- **Task details**: Working from the entries below, tally each line that holds "Basic". Give the tally and nothing else.

[Task material — start]

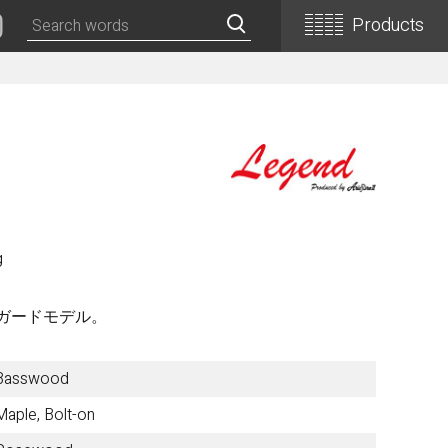
Products
Classical Guitars
Concert
Concert (Flamenco)
PEPE (Mini)
Basic
g
Basic (Electric Cutaway)
Basic (Flamenco)
クガードモデル。
Basic (Alt)
Basic (Mini)
Basswood
19th Century-Style
ASA -Parlor Style-
Maple, Bolt-on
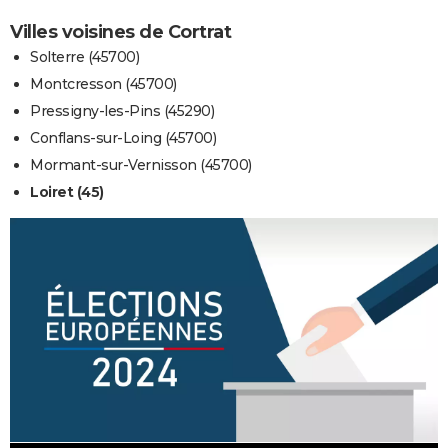
Villes voisines de Cortrat
Solterre (45700)
Montcresson (45700)
Pressigny-les-Pins (45290)
Conflans-sur-Loing (45700)
Mormant-sur-Vernisson (45700)
Loiret (45)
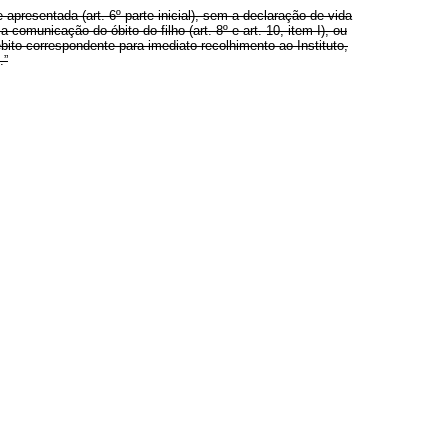
apresentada (art. 6º parte inicial), sem a declaração de vida
a comunicação do óbito do filho (art. 8º e art. 10, item I), ou
bito correspondente para imediato recolhimento ao Instituto,
.”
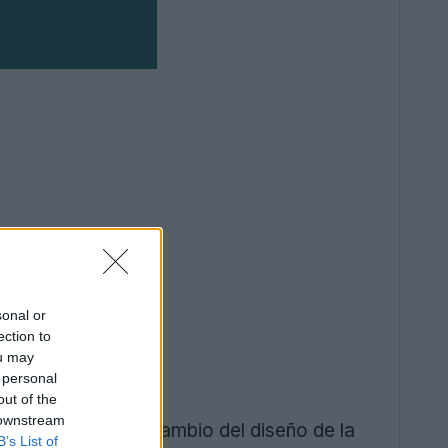
sonal or
ection to
ou may
 personal
out of the
 downstream
ior, con el único cambio del diseño de la
B’s List of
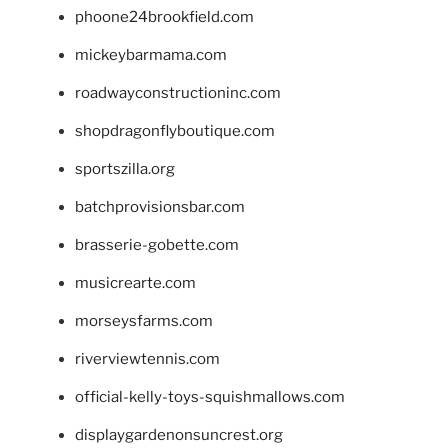
phoone24brookfield.com
mickeybarmama.com
roadwayconstructioninc.com
shopdragonflyboutique.com
sportszilla.org
batchprovisionsbar.com
brasserie-gobette.com
musicrearte.com
morseysfarms.com
riverviewtennis.com
official-kelly-toys-squishmallows.com
displaygardenonsuncrest.org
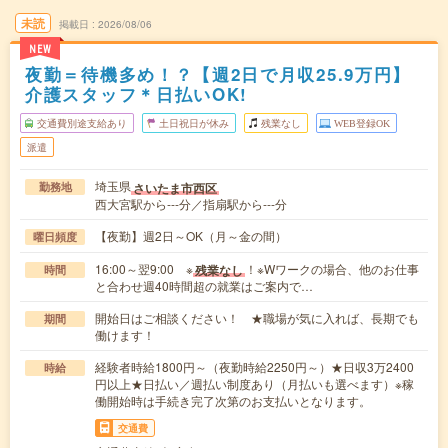
未読
掲載日
2026/08/06
NEW
夜勤＝待機多め！？【週2日で月収25.9万円】
介護スタッフ＊日払いOK!
交通費別途支給あり
土日祝日が休み
残業なし
WEB登録OK
派遣
埼玉県
さいたま市西区
勤務地
西大宮駅から---分／指扇駅から---分
【夜勤】週2日～OK（月～金の間）
曜日頻度
16:00～翌9:00 ※
！※Wワークの場合、他のお仕事
残業なし
時間
と合わせ週40時間超の就業はご案内で…
開始日はご相談ください！ ★職場が気に入れば、長期でも
期間
働けます！
経験者時給1800円～（夜勤時給2250円～）★日収3万2400
時給
円以上★日払い／週払い制度あり（月払いも選べます）※稼
働開始時は手続き完了次第のお支払いとなります。
交通費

[Task material — finish]

- **Output**: 5